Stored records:
## Start

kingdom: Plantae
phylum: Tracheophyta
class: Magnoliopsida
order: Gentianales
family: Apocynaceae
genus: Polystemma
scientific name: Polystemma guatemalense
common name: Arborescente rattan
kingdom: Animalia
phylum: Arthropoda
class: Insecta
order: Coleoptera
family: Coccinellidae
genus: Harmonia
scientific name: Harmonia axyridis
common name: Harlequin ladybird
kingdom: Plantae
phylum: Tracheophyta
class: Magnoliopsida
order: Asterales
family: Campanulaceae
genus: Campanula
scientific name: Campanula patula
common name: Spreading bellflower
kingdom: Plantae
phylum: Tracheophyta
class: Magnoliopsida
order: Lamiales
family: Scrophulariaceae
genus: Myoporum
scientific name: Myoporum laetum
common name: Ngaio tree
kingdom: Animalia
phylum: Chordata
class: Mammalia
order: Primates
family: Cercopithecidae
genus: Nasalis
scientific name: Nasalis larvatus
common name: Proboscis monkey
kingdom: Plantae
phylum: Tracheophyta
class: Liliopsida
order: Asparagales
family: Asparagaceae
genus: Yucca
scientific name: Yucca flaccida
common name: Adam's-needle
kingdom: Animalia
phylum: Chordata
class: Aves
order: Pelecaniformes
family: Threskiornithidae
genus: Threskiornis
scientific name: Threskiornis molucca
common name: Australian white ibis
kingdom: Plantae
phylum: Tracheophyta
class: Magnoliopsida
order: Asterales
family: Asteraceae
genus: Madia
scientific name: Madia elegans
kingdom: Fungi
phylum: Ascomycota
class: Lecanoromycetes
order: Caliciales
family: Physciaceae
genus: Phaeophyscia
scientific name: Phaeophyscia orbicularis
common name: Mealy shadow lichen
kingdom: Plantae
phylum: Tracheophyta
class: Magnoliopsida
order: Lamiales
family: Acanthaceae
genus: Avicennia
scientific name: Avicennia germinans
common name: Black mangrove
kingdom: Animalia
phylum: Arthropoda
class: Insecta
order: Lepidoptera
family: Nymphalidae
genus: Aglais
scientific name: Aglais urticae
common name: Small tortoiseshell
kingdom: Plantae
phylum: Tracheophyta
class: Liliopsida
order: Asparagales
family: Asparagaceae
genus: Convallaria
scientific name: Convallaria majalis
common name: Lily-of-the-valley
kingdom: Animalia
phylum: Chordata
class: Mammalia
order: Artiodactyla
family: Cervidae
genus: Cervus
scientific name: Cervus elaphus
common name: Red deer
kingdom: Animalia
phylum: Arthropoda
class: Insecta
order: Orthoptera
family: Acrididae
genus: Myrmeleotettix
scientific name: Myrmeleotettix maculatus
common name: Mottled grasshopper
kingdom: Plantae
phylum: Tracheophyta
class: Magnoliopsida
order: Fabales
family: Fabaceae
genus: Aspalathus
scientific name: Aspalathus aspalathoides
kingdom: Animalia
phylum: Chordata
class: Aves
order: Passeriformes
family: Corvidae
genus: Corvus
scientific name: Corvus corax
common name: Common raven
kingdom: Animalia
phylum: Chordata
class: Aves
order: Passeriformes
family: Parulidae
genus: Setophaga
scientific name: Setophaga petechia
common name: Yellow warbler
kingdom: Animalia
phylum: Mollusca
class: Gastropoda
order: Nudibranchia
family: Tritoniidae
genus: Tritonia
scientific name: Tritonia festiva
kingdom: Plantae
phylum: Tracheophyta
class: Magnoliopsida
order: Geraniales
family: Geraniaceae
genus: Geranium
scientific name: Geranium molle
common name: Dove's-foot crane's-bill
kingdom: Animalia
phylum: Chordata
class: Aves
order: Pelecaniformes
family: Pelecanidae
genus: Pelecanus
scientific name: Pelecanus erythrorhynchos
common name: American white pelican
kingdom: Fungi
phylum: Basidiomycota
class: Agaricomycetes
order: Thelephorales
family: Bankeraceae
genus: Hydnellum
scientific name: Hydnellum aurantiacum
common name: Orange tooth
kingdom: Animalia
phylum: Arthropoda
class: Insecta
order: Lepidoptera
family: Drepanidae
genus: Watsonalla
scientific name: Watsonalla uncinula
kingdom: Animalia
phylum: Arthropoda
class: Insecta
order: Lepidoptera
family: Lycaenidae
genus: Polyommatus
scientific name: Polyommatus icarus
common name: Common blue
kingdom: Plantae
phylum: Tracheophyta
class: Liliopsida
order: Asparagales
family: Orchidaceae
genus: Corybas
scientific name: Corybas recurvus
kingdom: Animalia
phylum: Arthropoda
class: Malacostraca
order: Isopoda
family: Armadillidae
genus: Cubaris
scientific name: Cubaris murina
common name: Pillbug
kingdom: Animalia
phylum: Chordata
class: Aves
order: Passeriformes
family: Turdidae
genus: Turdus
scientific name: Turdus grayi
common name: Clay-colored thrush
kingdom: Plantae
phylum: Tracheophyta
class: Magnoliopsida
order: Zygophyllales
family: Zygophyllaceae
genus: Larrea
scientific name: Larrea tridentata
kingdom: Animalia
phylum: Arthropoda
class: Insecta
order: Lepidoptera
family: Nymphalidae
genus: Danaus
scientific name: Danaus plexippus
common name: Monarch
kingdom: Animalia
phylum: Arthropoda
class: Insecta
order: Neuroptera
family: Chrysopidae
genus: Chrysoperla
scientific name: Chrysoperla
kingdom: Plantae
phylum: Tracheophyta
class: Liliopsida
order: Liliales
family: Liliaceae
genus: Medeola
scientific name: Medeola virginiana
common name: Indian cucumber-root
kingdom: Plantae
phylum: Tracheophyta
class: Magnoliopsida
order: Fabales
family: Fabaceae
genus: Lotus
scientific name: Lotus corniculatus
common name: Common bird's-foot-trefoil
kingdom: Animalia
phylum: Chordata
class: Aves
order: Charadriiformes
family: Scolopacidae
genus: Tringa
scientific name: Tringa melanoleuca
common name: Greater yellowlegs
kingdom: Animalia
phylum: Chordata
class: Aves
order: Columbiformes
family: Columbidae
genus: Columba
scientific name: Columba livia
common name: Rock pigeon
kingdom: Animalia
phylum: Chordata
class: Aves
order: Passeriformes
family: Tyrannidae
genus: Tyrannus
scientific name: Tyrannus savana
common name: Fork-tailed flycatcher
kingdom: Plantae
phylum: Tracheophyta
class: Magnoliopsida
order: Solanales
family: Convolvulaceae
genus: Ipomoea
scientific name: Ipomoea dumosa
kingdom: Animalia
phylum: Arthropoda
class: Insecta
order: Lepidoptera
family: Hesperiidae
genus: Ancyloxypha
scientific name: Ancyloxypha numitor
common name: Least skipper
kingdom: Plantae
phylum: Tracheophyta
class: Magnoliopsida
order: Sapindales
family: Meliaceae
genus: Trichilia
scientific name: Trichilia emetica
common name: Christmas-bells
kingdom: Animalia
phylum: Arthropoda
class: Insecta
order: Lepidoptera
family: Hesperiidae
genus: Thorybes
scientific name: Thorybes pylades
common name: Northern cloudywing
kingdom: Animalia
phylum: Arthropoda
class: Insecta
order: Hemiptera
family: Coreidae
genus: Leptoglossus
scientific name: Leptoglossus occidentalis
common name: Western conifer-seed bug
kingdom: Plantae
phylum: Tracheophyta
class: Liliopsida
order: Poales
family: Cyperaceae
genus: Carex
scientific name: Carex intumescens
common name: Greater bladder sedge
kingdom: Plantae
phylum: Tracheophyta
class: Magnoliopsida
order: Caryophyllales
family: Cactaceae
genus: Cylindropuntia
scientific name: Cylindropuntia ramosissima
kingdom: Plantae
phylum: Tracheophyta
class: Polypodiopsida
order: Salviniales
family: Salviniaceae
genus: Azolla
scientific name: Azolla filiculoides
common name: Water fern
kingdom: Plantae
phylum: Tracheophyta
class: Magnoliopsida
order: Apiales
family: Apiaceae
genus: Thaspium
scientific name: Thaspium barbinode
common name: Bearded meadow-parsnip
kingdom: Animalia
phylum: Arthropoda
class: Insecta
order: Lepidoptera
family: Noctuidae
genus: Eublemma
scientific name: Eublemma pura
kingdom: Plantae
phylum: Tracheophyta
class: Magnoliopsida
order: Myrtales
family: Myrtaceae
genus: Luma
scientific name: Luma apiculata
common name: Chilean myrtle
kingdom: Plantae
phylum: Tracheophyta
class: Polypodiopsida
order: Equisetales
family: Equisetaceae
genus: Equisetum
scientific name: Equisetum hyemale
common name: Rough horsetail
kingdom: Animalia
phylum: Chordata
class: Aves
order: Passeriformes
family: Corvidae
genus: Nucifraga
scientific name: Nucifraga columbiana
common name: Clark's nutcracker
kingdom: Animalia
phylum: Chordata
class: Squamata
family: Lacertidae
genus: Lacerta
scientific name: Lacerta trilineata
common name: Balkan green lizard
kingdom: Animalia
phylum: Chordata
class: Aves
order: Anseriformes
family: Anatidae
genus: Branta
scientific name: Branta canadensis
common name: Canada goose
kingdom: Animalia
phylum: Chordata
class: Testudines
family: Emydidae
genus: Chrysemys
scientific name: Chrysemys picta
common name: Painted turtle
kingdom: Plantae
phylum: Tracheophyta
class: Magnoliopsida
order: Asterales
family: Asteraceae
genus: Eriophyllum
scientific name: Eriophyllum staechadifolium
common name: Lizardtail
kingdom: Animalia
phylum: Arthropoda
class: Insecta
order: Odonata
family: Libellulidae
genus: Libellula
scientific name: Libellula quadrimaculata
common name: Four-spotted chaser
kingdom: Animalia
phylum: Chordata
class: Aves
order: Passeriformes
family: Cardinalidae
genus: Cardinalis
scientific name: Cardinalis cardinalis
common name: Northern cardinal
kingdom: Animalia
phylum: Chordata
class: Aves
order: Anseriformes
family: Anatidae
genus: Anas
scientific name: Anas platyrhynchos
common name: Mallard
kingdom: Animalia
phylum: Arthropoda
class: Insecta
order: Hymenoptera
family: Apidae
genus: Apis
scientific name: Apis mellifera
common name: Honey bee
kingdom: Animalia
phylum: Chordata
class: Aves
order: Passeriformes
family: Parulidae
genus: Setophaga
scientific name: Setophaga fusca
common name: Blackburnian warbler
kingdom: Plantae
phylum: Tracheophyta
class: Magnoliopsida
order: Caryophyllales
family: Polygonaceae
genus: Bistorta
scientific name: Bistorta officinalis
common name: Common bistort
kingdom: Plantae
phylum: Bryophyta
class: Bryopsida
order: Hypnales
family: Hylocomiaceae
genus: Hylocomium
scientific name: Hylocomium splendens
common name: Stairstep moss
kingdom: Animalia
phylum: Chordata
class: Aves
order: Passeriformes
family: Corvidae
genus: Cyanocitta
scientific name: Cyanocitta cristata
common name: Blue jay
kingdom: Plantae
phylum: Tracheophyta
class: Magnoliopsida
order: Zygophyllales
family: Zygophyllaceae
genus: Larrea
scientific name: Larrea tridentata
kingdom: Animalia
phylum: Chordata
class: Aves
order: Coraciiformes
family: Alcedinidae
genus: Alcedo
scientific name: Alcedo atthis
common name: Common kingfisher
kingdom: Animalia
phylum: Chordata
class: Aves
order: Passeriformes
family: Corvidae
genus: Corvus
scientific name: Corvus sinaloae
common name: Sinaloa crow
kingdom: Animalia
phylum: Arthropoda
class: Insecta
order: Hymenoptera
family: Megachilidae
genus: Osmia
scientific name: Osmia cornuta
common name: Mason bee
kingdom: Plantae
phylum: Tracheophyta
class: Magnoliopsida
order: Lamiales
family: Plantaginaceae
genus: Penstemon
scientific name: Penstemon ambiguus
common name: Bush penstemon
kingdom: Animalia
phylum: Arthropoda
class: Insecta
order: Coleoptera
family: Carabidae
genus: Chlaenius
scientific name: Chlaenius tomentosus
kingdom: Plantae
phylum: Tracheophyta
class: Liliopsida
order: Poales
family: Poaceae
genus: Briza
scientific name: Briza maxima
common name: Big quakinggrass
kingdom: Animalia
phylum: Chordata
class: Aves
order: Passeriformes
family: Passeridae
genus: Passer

## End

To be done: Copy the lines above verbatim, beginning with the line that contains "scientific name: Azolla filiculoides" and ending with the line that contains "common name: Rough horsetail", including both of those lines.

Task response:
scientific name: Azolla filiculoides
common name: Water fern
kingdom: Plantae
phylum: Tracheophyta
class: Magnoliopsida
order: Apiales
family: Apiaceae
genus: Thaspium
scientific name: Thaspium barbinode
common name: Bearded meadow-parsnip
kingdom: Animalia
phylum: Arthropoda
class: Insecta
order: Lepidoptera
family: Noctuidae
genus: Eublemma
scientific name: Eublemma pura
kingdom: Plantae
phylum: Tracheophyta
class: Magnoliopsida
order: Myrtales
family: Myrtaceae
genus: Luma
scientific name: Luma apiculata
common name: Chilean myrtle
kingdom: Plantae
phylum: Tracheophyta
class: Polypodiopsida
order: Equisetales
family: Equisetaceae
genus: Equisetum
scientific name: Equisetum hyemale
common name: Rough horsetail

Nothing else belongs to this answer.